Single-cell lineage tracing provides crucial insights into the fates of individual cells. Single-cell RNA sequencing (scRNA-seq) is commonly applied in modern biomedical research, but genetics-based lineage tracing for scRNA-seq data is still unexplored. Variant calling from scRNA-seq data uniquely suffers from “expressional drop-outs,” including low expression and allelic bias in gene expression, which presents significant obstacles for lineage reconstruction.

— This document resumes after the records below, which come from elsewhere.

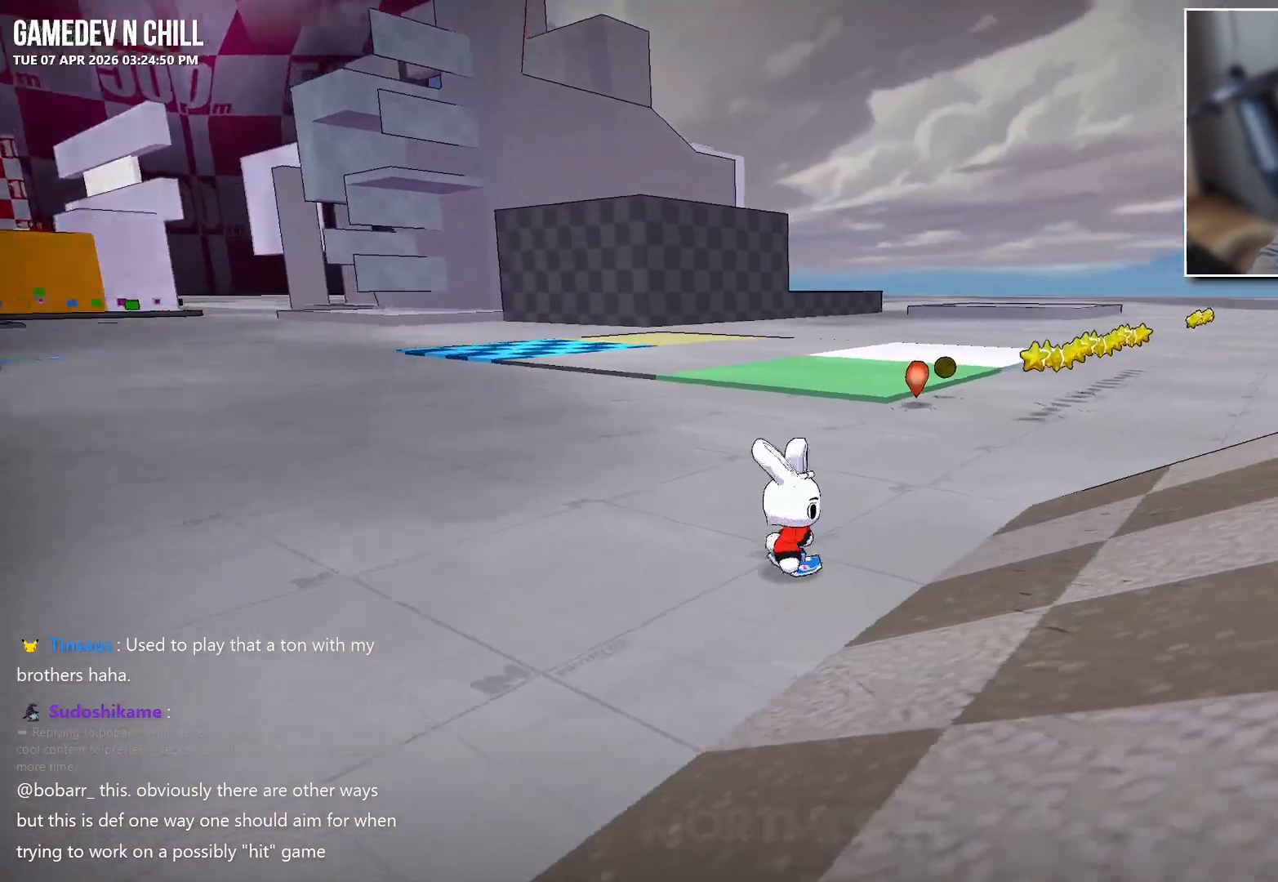
{"buttons": [], "left_stick": "up", "right_stick": "center", "events": []}
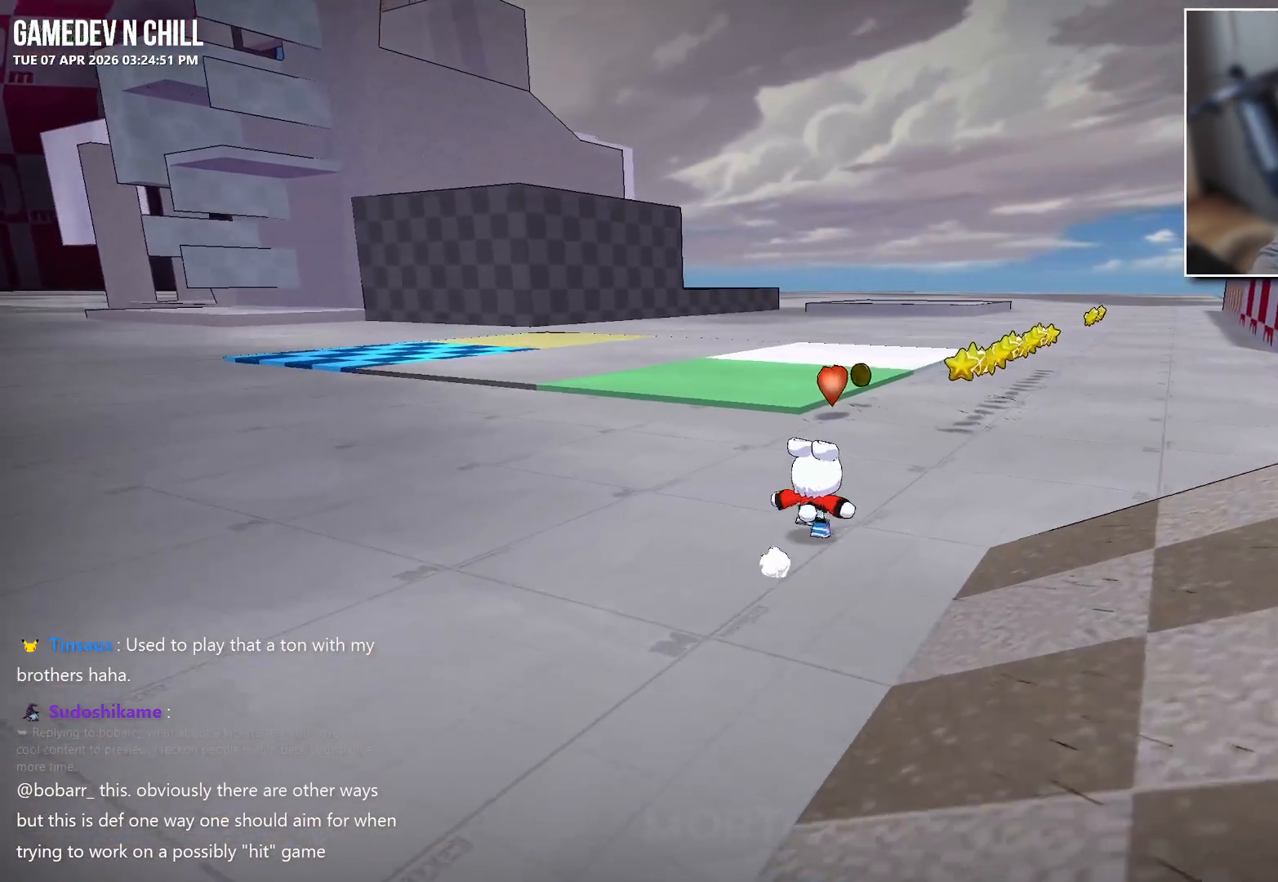
{"buttons": [], "left_stick": "up-right", "right_stick": "center", "events": [[283, "right_stick", "left"], [350, "left_stick", "up-right"], [467, "right_stick", "center"]]}
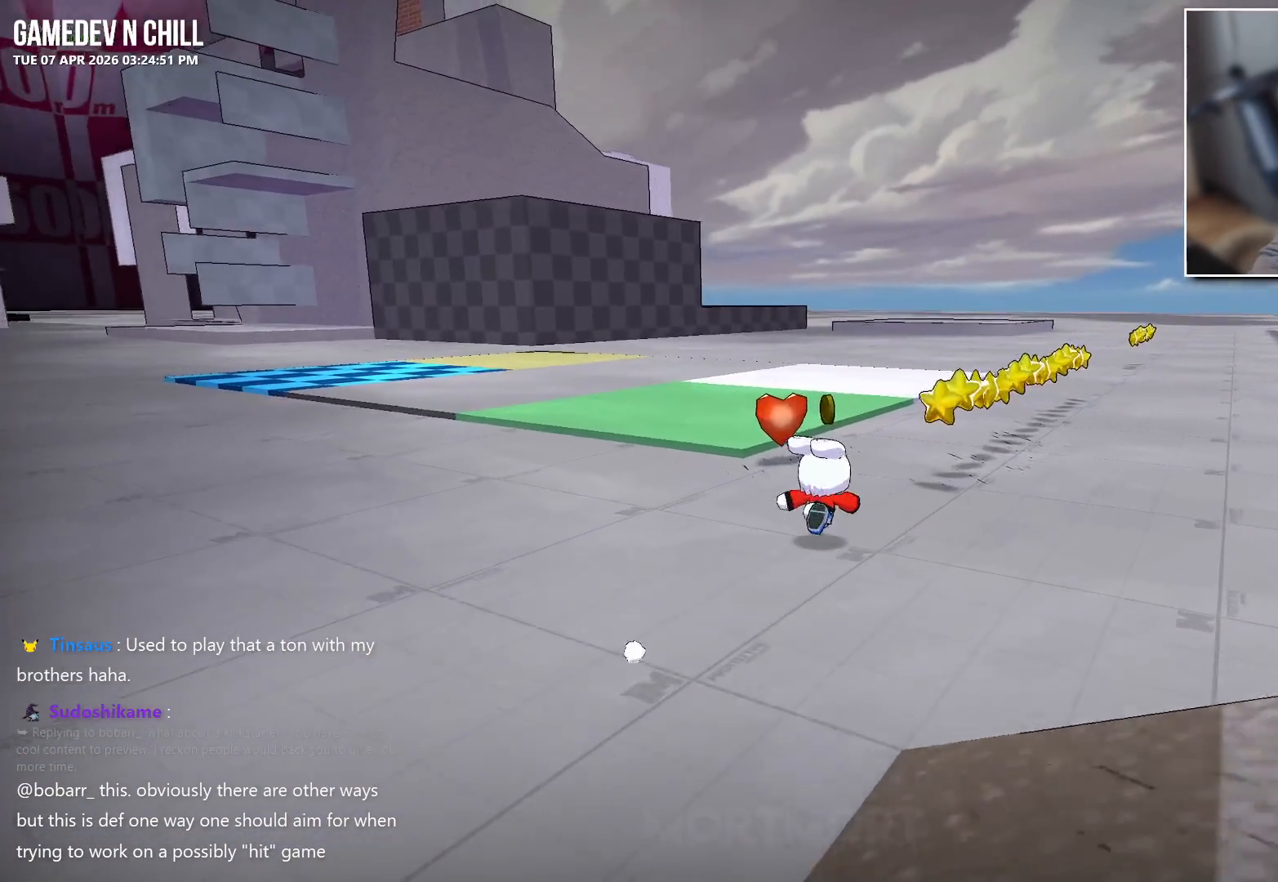
{"buttons": [], "left_stick": "up-right", "right_stick": "center", "events": []}
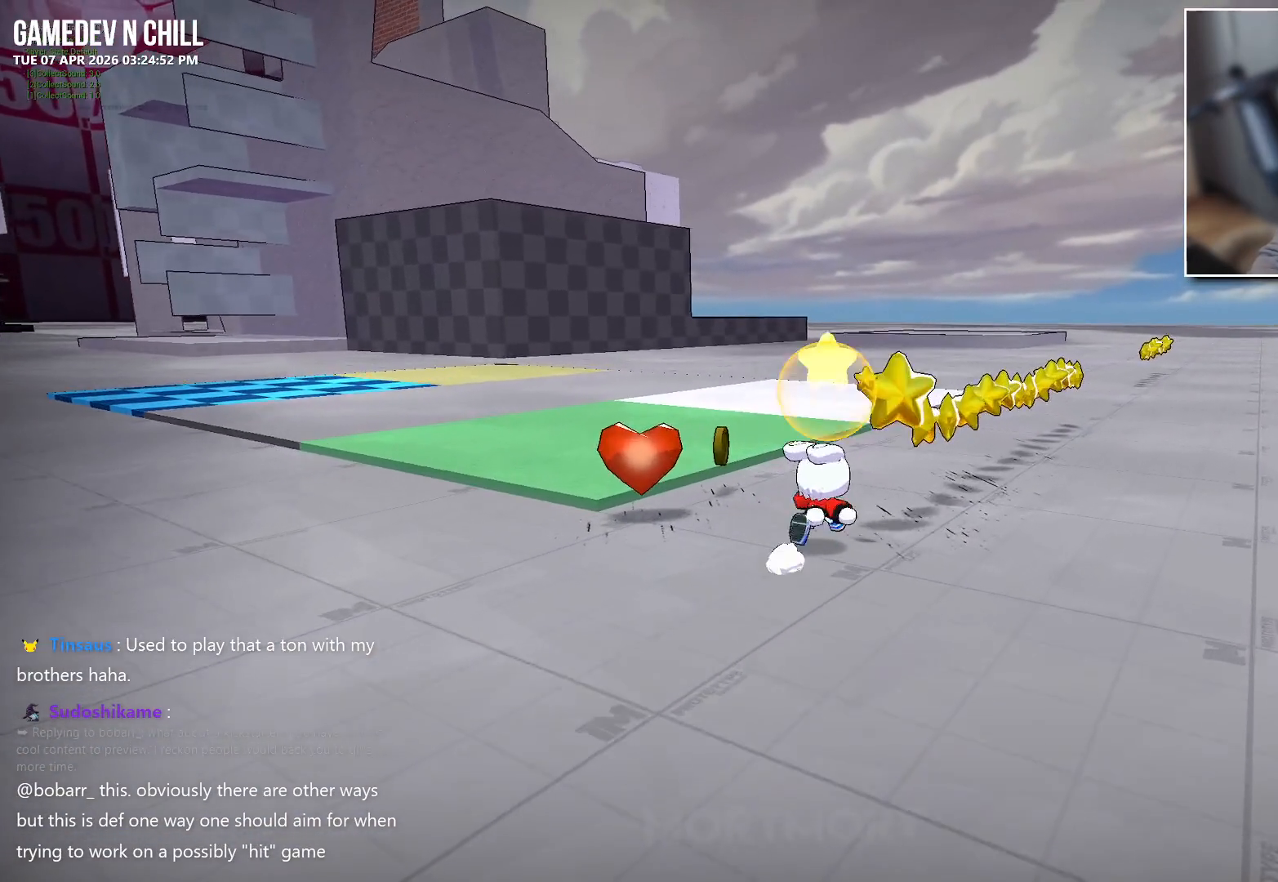
{"buttons": [], "left_stick": "up-right", "right_stick": "center", "events": []}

We introduce SClineager, which infers accurate evolutionary lineages from scRNA-seq data by borrowing information from related cells to overcome expressional drop-outs. We systematically validate SClineager and show that genetics-based lineage tracing is applicable for single-cell-sequencing studies of both tumor and non-tumor tissues using SClineager. Overall, our work provides a powerful tool that can be applied to scRNA-seq data to decipher the lineage histories of cells and that could address a missing opportunity to reveal valuable information from the large amounts of existing scRNA-seq data.
机译:单细胞谱系跟踪为单个细胞的命运提供了重要的洞察力。单细胞RNA测序(ScRNA-SEQ)通常应用于现代生物医学研究,但基于遗传的谱系追踪SCRNA-SEQ数据仍然是未开发的。来自ScRNA-SEQ数据的变体呼叫唯一地遭受“表达辍学”,包括基因表达中的低表达和等位基因偏压,这提出了谱系重建的重要障碍。我们介绍Sclineager,它通过借用相关细胞借用从相关细胞借用以克服表达的辍学来源的精确进化谱系。我们系统地验证了SclineAger,并表明基于遗传学的谱系跟踪适用于使用Scllineger的肿瘤和非肿瘤组织的单细胞排序研究。总的来说,我们的工作提供了一种强大的工具,可以应用于ScrNA-SEQ数据以破译细胞的谱系历史,这可能会解决从大量现有SCRNA-SEQ数据中揭示有价值信息的遗失机会。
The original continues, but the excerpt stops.